◆ Text provided
Dalton Calford wrote:

> I have been watching this thread, and I think the big difficulty happens to
> be with the concept that data changes. Data has a time of relevance, but
> does not change.
>
> With limited disk space, you consider that any older values have no
> importance, thus they are removed from the database. In accounting, no data
> is ever irrelevant, thus it is never removed. You may archive the data,
> making it harder to query, but, you do not destroy it. You keep track of
> every action upon a tuple by a journal. That journal includes all changes,
> in the order they are recorded, from where that change occurred and who
> performed the change.
>

Here's the problem, Dalton. Even if the old data was retained, there
still must be mechanism to get at it. A record that was legitimately
deleted just ain't there no more.

But it is an interesting problem, and one that NimbusDB is going to
address, at least partially. A critical problem -- one that probably
everyone around production databases has experienced -- is what to do
when an authorized user has done bonehead operation and deleted,
destroyed, or overwritten important data. I remember a support call
from the early Interbase days:

Customer: I just accidentally deleted everything in an important
table. What should I do?

Interbase: Don't worry. Unless you do a commit, it's all still there.

Customer: I did a commit.

Interbase: Don't panic. As long as you don't access the table, the
records haven't been garbage collected and we can get them back.

Customer: I just did a count to see if they really went away.

Oh, well.

Unlike traditional database systems, NumbusDB persists a database by
serializing distributed objects to disk files. Each serialization is a
separate file, so nothing is every overwritten. By a combination of
logging replication messages and retaining old serializations, it is
(theoretically) possible to reconstruct the state of the database at
any give point in time without shutting down active database. Ann calls
this time-travel. I call it human fault-tolerant.

> Now, the journals are isolated into batches, and when a batch is closed, all
> batches in the same period are then accumulated and the period becomes 'In
> transition'. The period then is reviewed and 'closed', becoming
> historical. Each node of the cloud would be sent that information which
> is considered relevant to the needs of the local entities.
>
> Now, this structure was developed long before computers or sql were ever
> developed. It was developed for the use of corporations spanning many
> countries with multiple conflicting data needs while being audited by
> different countries with different taxation and recording rules.

◆ Exercise
Can you pick up the forum post about keeping old database records and NimbusDB, and carry it on from its last line?

◆ Extracted information
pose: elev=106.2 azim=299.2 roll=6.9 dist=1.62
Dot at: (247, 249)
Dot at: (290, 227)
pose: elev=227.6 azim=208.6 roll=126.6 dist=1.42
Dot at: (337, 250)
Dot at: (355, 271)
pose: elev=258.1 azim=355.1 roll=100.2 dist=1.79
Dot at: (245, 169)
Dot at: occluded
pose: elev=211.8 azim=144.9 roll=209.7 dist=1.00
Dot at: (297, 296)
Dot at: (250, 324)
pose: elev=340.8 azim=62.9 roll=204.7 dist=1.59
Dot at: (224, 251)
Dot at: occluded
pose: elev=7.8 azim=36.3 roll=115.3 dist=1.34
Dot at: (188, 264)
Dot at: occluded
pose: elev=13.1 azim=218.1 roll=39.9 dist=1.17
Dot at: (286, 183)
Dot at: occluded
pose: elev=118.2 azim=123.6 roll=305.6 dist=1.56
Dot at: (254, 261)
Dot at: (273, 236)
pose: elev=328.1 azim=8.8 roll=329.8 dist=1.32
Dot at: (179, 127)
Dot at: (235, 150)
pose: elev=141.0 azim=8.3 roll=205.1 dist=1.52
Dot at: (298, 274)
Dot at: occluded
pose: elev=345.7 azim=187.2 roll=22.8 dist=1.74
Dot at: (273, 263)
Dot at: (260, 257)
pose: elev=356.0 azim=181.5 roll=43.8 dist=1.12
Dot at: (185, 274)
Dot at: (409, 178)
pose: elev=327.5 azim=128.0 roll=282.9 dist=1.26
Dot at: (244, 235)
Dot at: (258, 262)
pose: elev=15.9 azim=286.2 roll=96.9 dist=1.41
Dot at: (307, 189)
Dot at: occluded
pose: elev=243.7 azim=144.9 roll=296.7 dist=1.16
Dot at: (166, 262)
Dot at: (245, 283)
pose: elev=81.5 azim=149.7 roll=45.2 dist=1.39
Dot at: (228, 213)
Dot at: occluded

◆ The response
>
> The mechanics of the process are being lost as manual bookkeeping is being
> forgotten, but the problems that where developed to deal with the problems
> of conflicting updates, where all dealt with long ago.
>
> Now we are once again having data that is migrating from a single set of
> books to a large distributed cloud of data. I do not see why we can not
> step back and use those data rules for all databases, accounting or
> otherwise.
>
> What it means is that updates would never destroy the older data - and
> querys would require specifying the period of interest.
>
> In setting up such a system, certain assumptions would need to be made - a
> super-transaction if you will, that go beyond the current transaction or
> connection but include the current data connection point, time period and
> data importance/value.
>
> I hope I am being clear in the concept, as this deserves far more thought
> than what a simple email can provide. Perhaps it will just get people
> thinking outside of the box and realize that many of the problems that are
> currently being worked on, where solved along time ago.
>
>
>
> On 30 January 2010 10:01, Milan Babuskov <milanb@...> wrote:
>
>
>> Jim Starkey wrote:
>>
>>>> E.g. two concurrent transactions, Tx1 registers a deposit of $10 in my
>>>> account, Tx2 a deposit of $20. Tx1 executes on Node A, Tx2 on node B.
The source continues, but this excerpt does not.